Gingrich aide steps down after calling Mormonism a ‘cult’

Less than a week after he was hired, Newt Gingrich's political director in Iowa was forced out of the campaign Tuesday after it was reported he called Mormonism a "cult" in a political focus group last week.

Craig Bergman, a longtime political activist in the state who joined the Gingrich campaign late last week, said in a focus group conducted by the Iowa Republican Party and McClatchy Newspapers that Mitt Romney's religion would cost the candidate votes among evangelical voters.

"A lot of the evangelicals believe God would give us four more years of Obama just for the opportunity to expose the cult of Mormon," Bergman said. "There's a thousand pastors ready to do that."

The focus group was conducted last Wednesday—apparently before Bergman, who backed Ron Paul in 2008, went to work for Gingrich.

On Tuesday night, Gingrich spokesman R.C. Hammond said in a statement to reporters that Bergman had "agreed to step away from his role" in the Gingrich campaign.

"He made a comment to a focus group prior to becoming an employee that is inconsistent with Newt 2012's pledge to run a positive and solutions orientated campaign," Hammond said.

The move comes just a day after Gingrich sent a letter to staff and supporters urging them not to go negative against his opponents in the Republican presidential primary.

But the drama hints at continued underlying concerns among evangelical voters about Romney's religion—worries the candidate tried to combat four years ago during his first bid for the GOP nomination.

In October, the issue surfaced in a major way, when Texas pastor Robert Jeffress, who is backing Rick Perry for the nomination, suggested Romney "is part of a cult." The former Massachusetts governor slammed the pastor's comments and called on Perry to apologize and repudiate his supporter's remarks.

Romney previously signaled he was not interested in speaking out more aggressively about his religion. During a visit to Iowa in October, he told a voter he would not give a speech to clear up "misinformation" about Mormonism, insisting there shouldn't be a "religious test" for candidates seeking the presidency.

But Romney has tweaked that strategy in recent days. At last Saturday's Republican primary debate sponsored by ABC News and Yahoo!, the candidate spoke about his time as a Mormon missionary overseas—a subject he has rarely addressed publicly during his years of campaigning for the presidency—and how it helped him to empathize with people who were less fortunate than him.

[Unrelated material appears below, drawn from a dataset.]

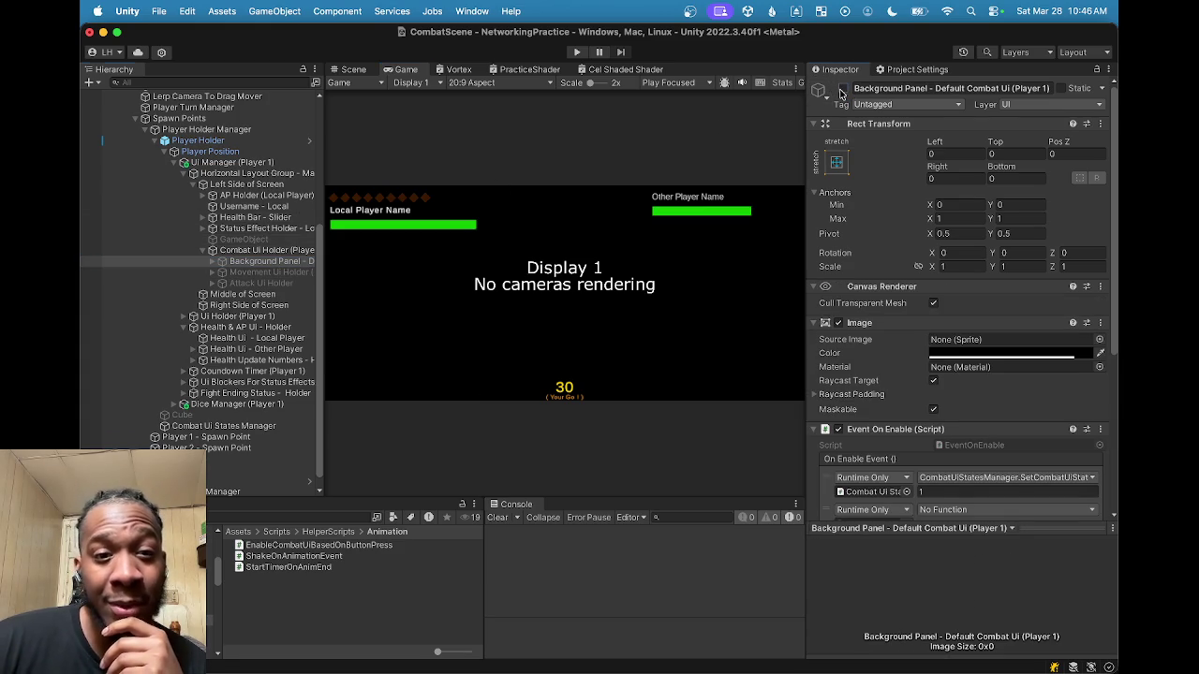
left_click(842, 88)
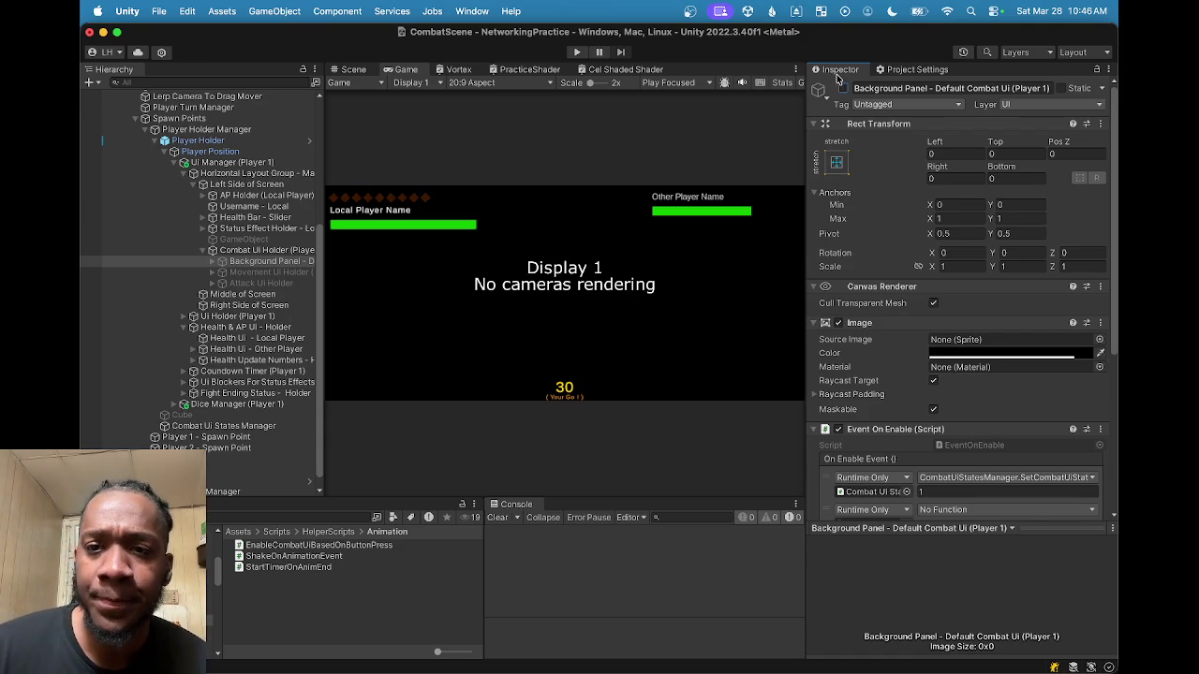
left_click(842, 89)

"I was able to serve my church overseas, and to meet people there that had very difficult circumstances in their life," Romney said. "I also spent time in this country, serving as a pastor in my church, and again, having the occasion to work with people that were really struggling."

And as the New York Times' Ashley Parker reports today, Romney brought up the subject again on the campaign trail this week—as part of a larger effort to humanize his candidacy. But it's unclear if Romney will be successful in changing the minds of voters who are already skeptical of his religion and his candidacy.

A recent Pew Research Poll found that less than half of likely GOP primary voters could correctly identify Romney's religion, but among those who could, Romney's unfavorable rating was 36 percent. By comparison, among voters who believe Mormonism is a Christian faith, his unfavorable rating was just 25 percent. His biggest stumbling block is with evangelical voters, 15 percent of whom said they couldn't support his bid for the presidency because of his religion.

That's potentially bad news for Romney in Iowa and in South Carolina, two early voting states where values voters have great sway in the GOP contest. But Romney aides, while acknowledging their boss's problem with evangelicals, have long hoped his religion would take a back seat to other issues, like the economy.

"For some people, it's a real problem," a top Romney booster in South Carolina, who declined to be named discussing campaign strategy, bluntly acknowledged in an interview with Yahoo News. "But people are struggling, and our hope is that most voters will see Mitt Romney as the man who can get the country back on track and send Barack Obama back to Chicago. That's really the most important issue in this campaign, not a litmus test over religion."